Document layout analysis data
#####

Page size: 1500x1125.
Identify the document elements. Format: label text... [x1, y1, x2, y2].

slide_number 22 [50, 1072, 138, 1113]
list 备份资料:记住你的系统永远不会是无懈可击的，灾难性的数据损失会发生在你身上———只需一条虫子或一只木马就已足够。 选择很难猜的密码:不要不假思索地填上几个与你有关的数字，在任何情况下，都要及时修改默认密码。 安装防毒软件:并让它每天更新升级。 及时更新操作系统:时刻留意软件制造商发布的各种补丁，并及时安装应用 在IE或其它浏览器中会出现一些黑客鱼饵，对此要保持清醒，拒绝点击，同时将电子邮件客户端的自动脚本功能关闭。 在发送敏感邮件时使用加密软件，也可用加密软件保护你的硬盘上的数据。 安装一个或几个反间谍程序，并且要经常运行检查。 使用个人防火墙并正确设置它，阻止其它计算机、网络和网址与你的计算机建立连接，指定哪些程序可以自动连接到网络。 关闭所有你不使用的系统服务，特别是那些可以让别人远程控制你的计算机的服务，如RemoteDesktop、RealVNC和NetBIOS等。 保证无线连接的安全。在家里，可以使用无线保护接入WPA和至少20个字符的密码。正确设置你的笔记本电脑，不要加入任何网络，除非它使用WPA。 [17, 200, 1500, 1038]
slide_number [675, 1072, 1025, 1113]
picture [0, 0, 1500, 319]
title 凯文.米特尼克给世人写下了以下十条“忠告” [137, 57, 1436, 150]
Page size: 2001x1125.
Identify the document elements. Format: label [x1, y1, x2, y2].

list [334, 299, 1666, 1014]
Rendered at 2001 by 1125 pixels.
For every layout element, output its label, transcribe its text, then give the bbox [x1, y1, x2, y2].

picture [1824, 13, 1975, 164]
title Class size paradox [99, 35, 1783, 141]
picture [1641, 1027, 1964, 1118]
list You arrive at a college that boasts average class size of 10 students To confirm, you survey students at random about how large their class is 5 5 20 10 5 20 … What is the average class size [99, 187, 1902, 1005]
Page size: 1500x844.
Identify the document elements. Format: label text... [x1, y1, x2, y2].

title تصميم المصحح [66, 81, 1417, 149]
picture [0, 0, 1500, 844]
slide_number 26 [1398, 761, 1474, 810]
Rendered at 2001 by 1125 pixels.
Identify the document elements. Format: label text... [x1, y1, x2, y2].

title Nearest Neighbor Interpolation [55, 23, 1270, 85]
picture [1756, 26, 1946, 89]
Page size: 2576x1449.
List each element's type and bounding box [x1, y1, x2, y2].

#####

__EXERCISE__:
Filter the entries by the string "Page" and copy each matching line.

__ANSWER TO THIS EXERCISE__:
Page size: 1500x1125.
Page size: 2001x1125.
Page size: 1500x844.
Page size: 2576x1449.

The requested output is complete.